Awesome
Video-Representation-via-Multi-level-Optimization
Code of ICCV paper Enhancing Self-supervised Video Representation Learning via Multi-level Feature Optimization.
We propose a multi-level feature optimization framework to enhance low-level, mid-level and high-level feature learning and motion pattern modeling.
Requirements
- Python 3.7
- PyTorch 1.5
- torchvision
Prepare Dataset
Kinetics-400
Download Kinetics-400 video data with download tools, e.g., https://github.com/cvdfoundation/kinetics-dataset, then extract the RGB frames and obtain the files like
kinetics-400
|----train
|--------category 1
|------------video 1
|----------------image_00001.jpg
|----------------image_00002.jpg
...
|----------------image_0000n.jpg
...
|------------video n
...
|--------category n
...
|----val
|--------category 1
|------------video 1
|----------------image_00001.jpg
|----------------image_00002.jpg
...
|----------------image_0000n.jpg
...
|------------video n
...
|--------category n
...
Then write a csv file to record the video frame paths and total number of frames of each video in Kinetics-400 like
path/to/video/frame,number_of_frames
/root/kinetics-400/train/category_1/video_1,frames_1
UCF-101
Download data, train/val splits and annotations from the official data provider, extract frames and write the csv file for training and validation set.

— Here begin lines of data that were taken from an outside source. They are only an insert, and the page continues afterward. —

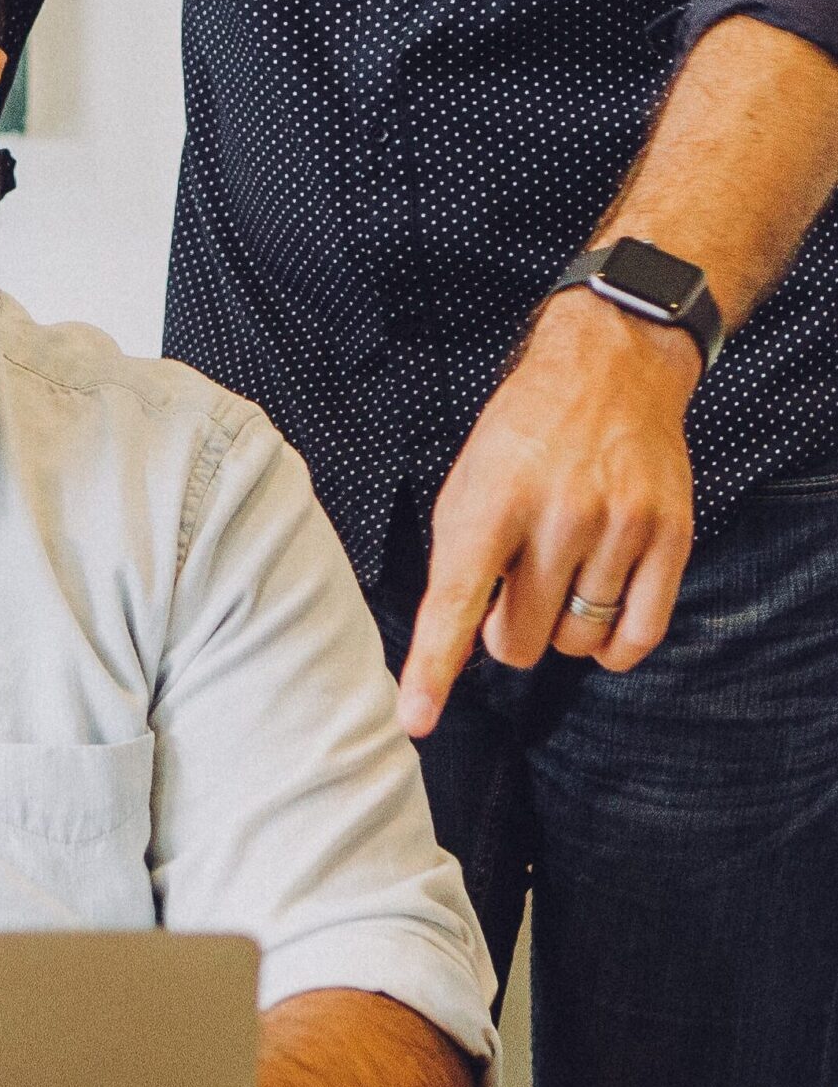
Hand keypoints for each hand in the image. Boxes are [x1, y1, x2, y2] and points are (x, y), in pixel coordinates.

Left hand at [396, 291, 697, 738]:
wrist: (609, 368)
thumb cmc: (525, 435)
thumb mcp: (468, 483)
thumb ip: (461, 561)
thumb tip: (454, 645)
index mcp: (491, 500)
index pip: (454, 602)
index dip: (433, 668)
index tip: (416, 719)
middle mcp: (557, 515)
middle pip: (520, 641)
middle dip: (508, 633)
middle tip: (515, 588)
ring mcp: (619, 526)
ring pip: (577, 641)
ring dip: (562, 627)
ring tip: (562, 574)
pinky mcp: (669, 535)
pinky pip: (639, 635)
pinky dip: (614, 644)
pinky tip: (601, 609)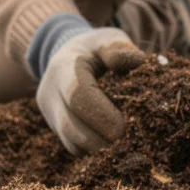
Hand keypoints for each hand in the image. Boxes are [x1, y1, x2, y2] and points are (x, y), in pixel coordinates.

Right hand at [36, 27, 145, 153]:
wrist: (69, 56)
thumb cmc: (96, 49)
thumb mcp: (109, 39)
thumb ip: (120, 49)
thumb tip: (139, 62)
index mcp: (64, 67)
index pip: (78, 96)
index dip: (102, 115)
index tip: (126, 127)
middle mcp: (50, 92)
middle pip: (70, 126)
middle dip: (101, 139)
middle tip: (129, 143)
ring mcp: (50, 113)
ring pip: (70, 141)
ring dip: (98, 148)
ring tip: (124, 146)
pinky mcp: (55, 127)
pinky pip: (73, 147)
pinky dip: (94, 150)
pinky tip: (113, 144)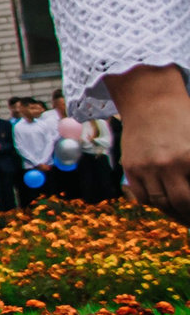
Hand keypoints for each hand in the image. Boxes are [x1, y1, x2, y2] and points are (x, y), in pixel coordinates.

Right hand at [111, 65, 189, 222]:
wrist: (150, 100)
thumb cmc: (183, 118)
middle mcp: (169, 165)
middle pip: (182, 204)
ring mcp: (147, 167)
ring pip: (161, 203)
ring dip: (174, 213)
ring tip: (182, 214)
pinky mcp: (132, 167)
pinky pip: (142, 196)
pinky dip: (154, 203)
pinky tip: (164, 202)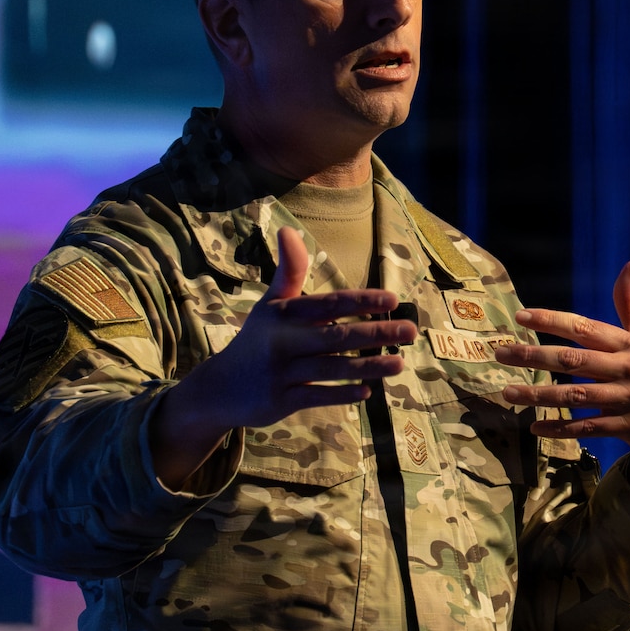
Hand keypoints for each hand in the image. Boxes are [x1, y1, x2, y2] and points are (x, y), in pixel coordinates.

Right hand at [150, 227, 415, 488]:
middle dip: (375, 332)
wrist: (219, 387)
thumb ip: (288, 271)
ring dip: (368, 366)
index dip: (360, 300)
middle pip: (335, 337)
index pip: (328, 304)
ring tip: (399, 363)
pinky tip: (368, 390)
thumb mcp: (269, 305)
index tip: (392, 299)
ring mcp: (281, 373)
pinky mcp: (281, 401)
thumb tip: (288, 229)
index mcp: (283, 314)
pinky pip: (317, 396)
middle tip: (410, 330)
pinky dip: (342, 394)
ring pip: (332, 369)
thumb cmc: (256, 340)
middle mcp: (282, 342)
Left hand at [493, 261, 629, 461]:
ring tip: (508, 392)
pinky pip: (588, 427)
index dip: (553, 320)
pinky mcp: (628, 428)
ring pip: (576, 396)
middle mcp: (629, 369)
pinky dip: (561, 428)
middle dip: (534, 355)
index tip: (522, 316)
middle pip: (574, 360)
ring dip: (539, 394)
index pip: (586, 328)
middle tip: (501, 353)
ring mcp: (629, 400)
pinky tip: (535, 426)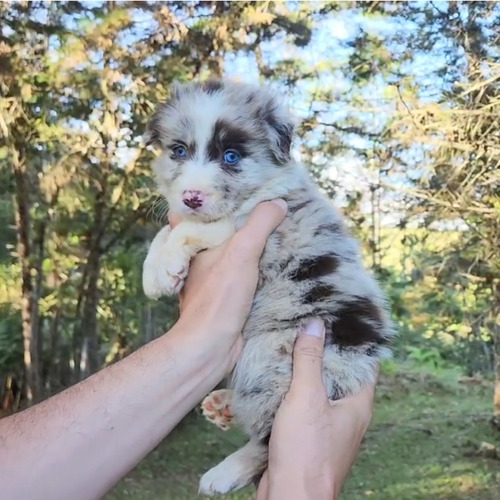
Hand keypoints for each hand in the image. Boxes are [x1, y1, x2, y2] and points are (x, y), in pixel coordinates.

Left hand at [168, 199, 287, 373]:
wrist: (211, 346)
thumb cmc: (219, 298)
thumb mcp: (241, 253)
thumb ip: (259, 225)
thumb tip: (278, 203)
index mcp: (196, 243)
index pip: (197, 211)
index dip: (213, 199)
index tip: (238, 189)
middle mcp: (200, 259)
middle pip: (219, 231)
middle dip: (239, 221)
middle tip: (265, 208)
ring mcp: (212, 278)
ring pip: (232, 253)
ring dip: (250, 246)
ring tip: (276, 231)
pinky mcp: (226, 295)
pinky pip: (242, 273)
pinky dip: (255, 267)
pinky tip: (275, 264)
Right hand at [257, 318, 376, 499]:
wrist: (290, 497)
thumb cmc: (306, 451)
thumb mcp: (307, 397)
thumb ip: (310, 360)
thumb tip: (315, 324)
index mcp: (358, 404)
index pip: (364, 362)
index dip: (354, 340)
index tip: (338, 317)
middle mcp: (347, 413)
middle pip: (339, 373)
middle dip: (323, 350)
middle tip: (308, 323)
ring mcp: (328, 425)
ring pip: (319, 388)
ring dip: (306, 369)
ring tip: (290, 342)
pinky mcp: (309, 434)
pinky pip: (304, 403)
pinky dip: (294, 388)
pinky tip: (278, 374)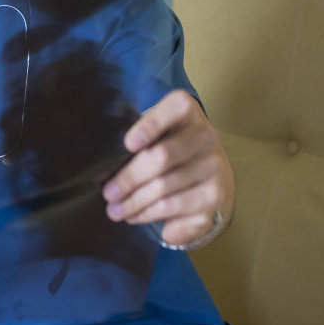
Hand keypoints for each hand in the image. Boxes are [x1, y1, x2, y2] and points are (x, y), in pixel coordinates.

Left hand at [101, 90, 232, 248]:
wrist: (210, 174)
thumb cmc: (172, 148)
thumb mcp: (159, 133)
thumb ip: (140, 141)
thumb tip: (109, 170)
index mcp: (188, 112)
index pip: (175, 108)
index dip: (151, 124)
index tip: (128, 143)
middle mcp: (205, 137)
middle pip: (162, 156)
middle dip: (130, 178)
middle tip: (108, 193)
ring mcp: (213, 167)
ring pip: (165, 187)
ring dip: (134, 202)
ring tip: (115, 210)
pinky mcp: (214, 196)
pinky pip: (173, 207)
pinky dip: (149, 214)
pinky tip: (135, 216)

When preparing UCF-101 csv file used for pretrain, the csv file structure is the same as Kinetics-400. When preparing for downstream evaluation, the csv file contains one more item label
path/to/video/frame,number_of_frames,label
/root/ucf-101/train/category_1/video_1,frames_1,label_1
HMDB-51
Download data, train/val splits and annotations from the official data provider, extract frames and write the csv file for training and validation set. The csv file is only used for downstream evaluation not for pretrain.
Training
By changing the data root path in train.py
to adjust the pretraining dataset. Note that the batchsize and workers hyper-parameters are for each GPU process in distributed training.
python train.py [-h]
--seq number of frames in each clip
--sample number of clips extrated from each video
--img_dim spatial dimension of input clip
--cluster number of cluster centroids in SK cluster
--rate upper bound of frame sampling rate
--train_batch training batchsize for each GPU process
--workers num_workers for each GPU process
--epoch total pretraining epochs
--split split epoch for introducing graph constraint
--lr_decay epoch for learning rate dacay
--thres thershold in graph constraint inference
--csv_file csv file path of training data
--multiprocessing-distributed activate distributed training multiprocessing
For Kinetics-400 pretrain:
python train.py --train_batch 64 --workers 8 --cluster 1000 --epoch 100 --lr_decay 70 --thres 0.05 --csv_file kinetics.csv --multiprocessing-distributed --split 20
For UCF-101 pretrain:
python train.py --train_batch 64 --workers 8 --cluster 200 --epoch 300 --lr_decay 200 -thres 0.05 --csv_file ucf_pretrain.csv --multiprocessing-distributed --split 50
Evaluation
We follow the evaluation steps in previous works on video representation learning, e.g., CoCLR.
Visualization
To visualize how much temporal cues are contained in each spatial area, we use CAM visualization approach in ./visualization
. Specifically, we first load the pretrained backbone parameters and freeze them, and train a linear classifier head without bias to discriminate the original video clip and temporally reversed one, as shown in the function train
in ./visualization/main_temporal.py
. After that, we could obtain the CAM visualization result by calling returncam
function. The CAM results show how each spatial area in the video clip provides evidence to help discriminate whether in normal order or reverse.